En 2022, les rencontres de la photographie d’Arles ont mis à l’honneur le travail de la photographe allemande Mika Sperling à travers l’exposition “I have done nothing wrong”. L’artiste a travaillé sur la question de l’amnésie dissociative, en lien avec sa propre histoire et les abus qu’elle a subis durant l’enfance. Elle a accepté de nous accorder une interview et de nous présenter son travail. Voici quelques-unes de ses œuvres, mélanges de photographies et de découpages.
« J’ai commencé à travailler sur le projet en 2019. Mon trauma s’est réactivé après la naissance de ma fille ; je me sentais extrêmement mal lorsque je la voyais en contact avec des hommes âgés. Ça me mettait très mal à l’aise. J’ai commencé à me demander pourquoi je ressentais ça. Dans le fond, je savais que j’avais été abusée par mon grand-père quand j’étais enfant, mais je m’accrochais à l’idée que tout allait bien. On n’en parlait jamais, c’était un sujet tabou. Et moi-même je le savais, mais je ne me le remémorais jamais. Je n’avais pas de raison de le faire.”

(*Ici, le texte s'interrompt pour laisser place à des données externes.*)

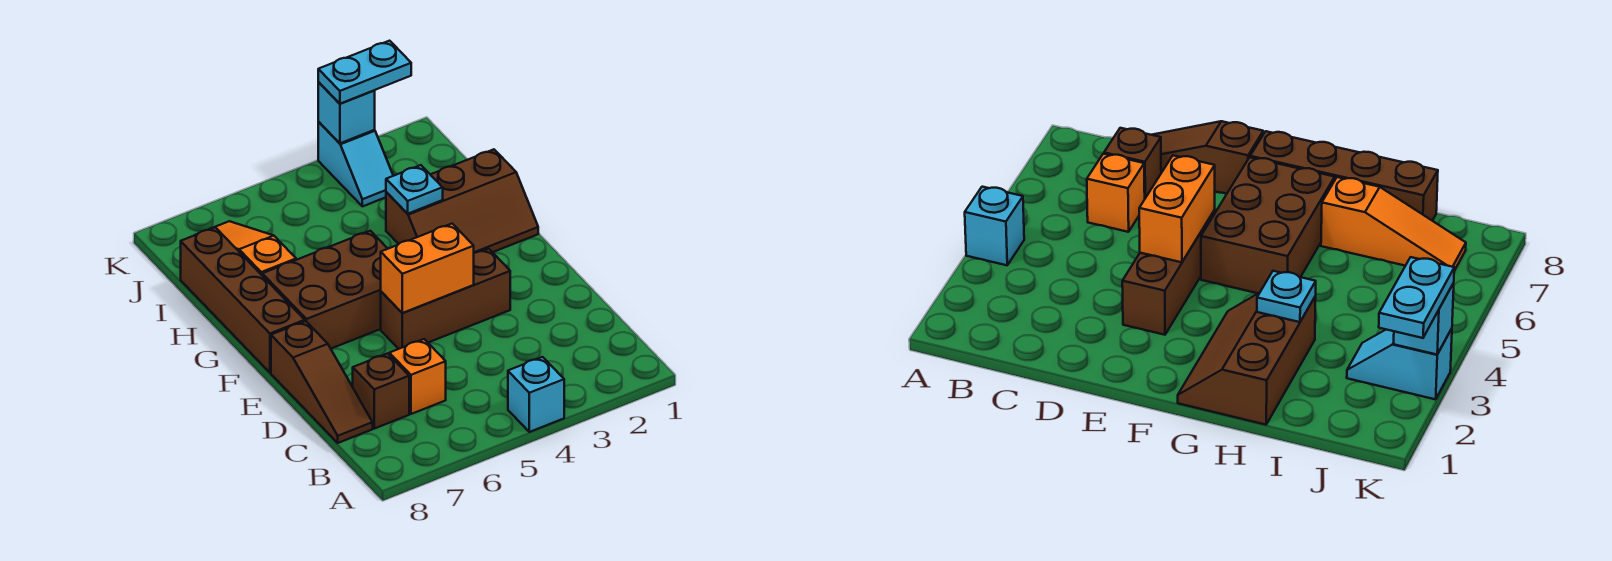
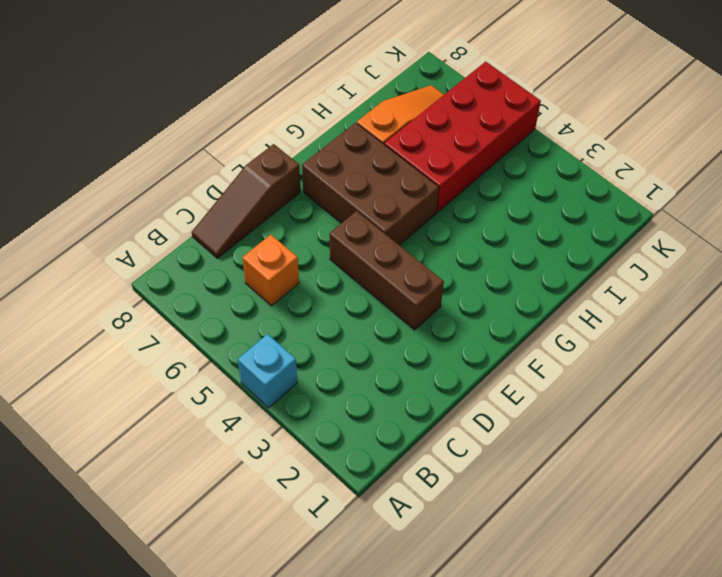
red 2x4 brick [384,62,541,213] -> none
none -> brown 1x1 brick [353,354,409,429]
none -> brown 1x4 brick [181,227,305,373]
none -> brown 2x3 slope [386,149,538,253]

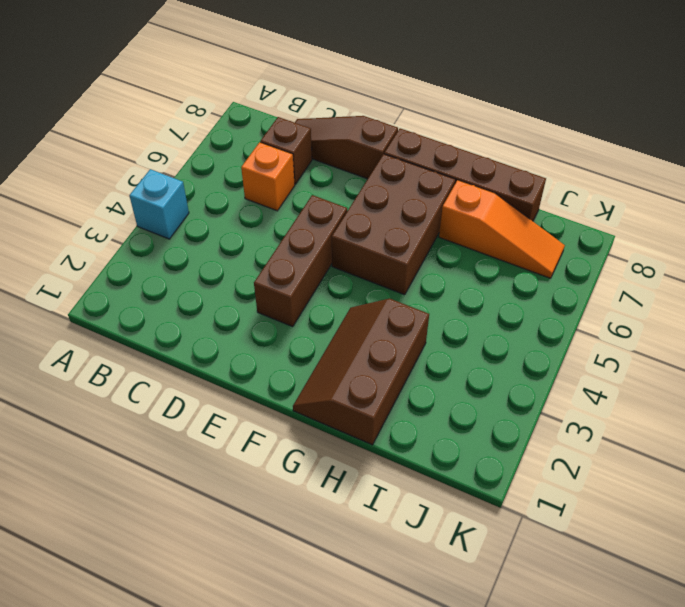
none -> cyan 1x2 slope [318,122,393,206]
none -> orange 1x2 brick [381,224,474,313]
none -> cyan 1x1 plate [386,165,443,214]

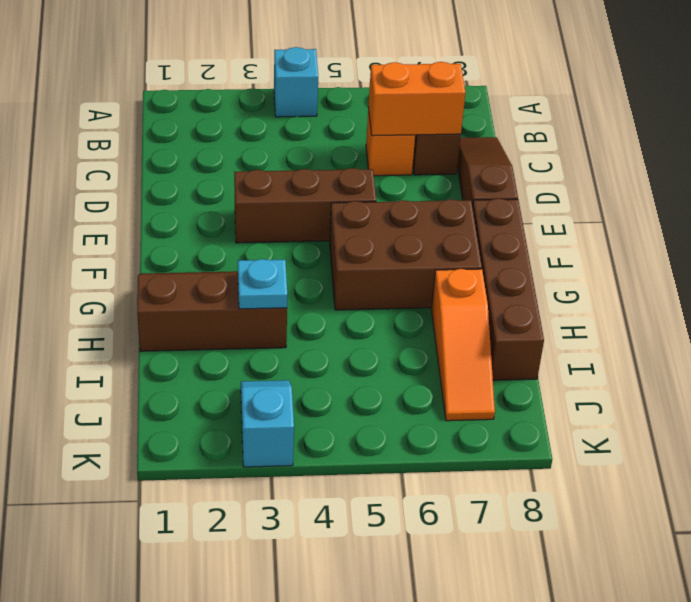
orange 1x2 brick [368,62,466,136] -> orange 1x2 brick moved to [381,224,474,313]
none -> cyan 1x1 brick [318,82,375,143]
none -> cyan 1x2 plate [318,41,411,104]

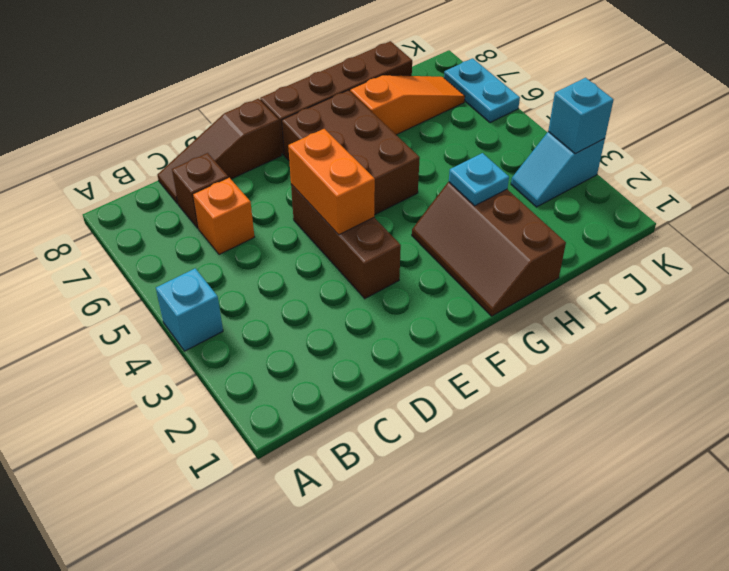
cyan 1x2 plate [444,58,520,123] -> cyan 1x2 plate moved to [318,41,411,104]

“Quand j’ai commencé à réagir comme ça avec ma fille, je me suis décidée à entamer ce travail photographique, pour faire en sorte que ça n’arrive pas à d’autres. Comment être sûre qu’il n’y ait pas “d’angle mort” dans ma famille ? C’est une histoire de confiance en fait. Je ne voulais pas devenir, vis-à-vis de mes enfants, la personne qui contrôle tout et qui ne fait confiance à personne. Le fait d’en parler, ça veut dire qu’il n’y a pas ce genre de secrets dans notre famille. C’est aussi une manière de dire à ceux qui voudraient faire du mal à mes enfants : ça ne restera pas secret, on en parlera, donc n’essayez même pas.”
“J’ai passé deux ans à travailler sur le projet, avec des longues pauses, dont j’avais besoin. J’ai voulu jouer avec la technique de découpage sur les photos que mon grand-père a prises de moi entre mes trois et mes treize ans. Il avait pris l’habitude de me prendre en photo et de mes les donner, avec mon nom inscrit au dos. Parfois d’ailleurs, je ne les ai utilisées que pour leur verso parce qu’il y avait d’autres membres de la famille sur la photo. Sur ces photos, il y a souvent un contact entre nous qui peut paraître anodin, mais qui ne l’est plus quand on sait qu’il y a eu des abus. D’autant que j’accompagne les photos découpées de légendes ; on comprend que quelque chose s’est passé.”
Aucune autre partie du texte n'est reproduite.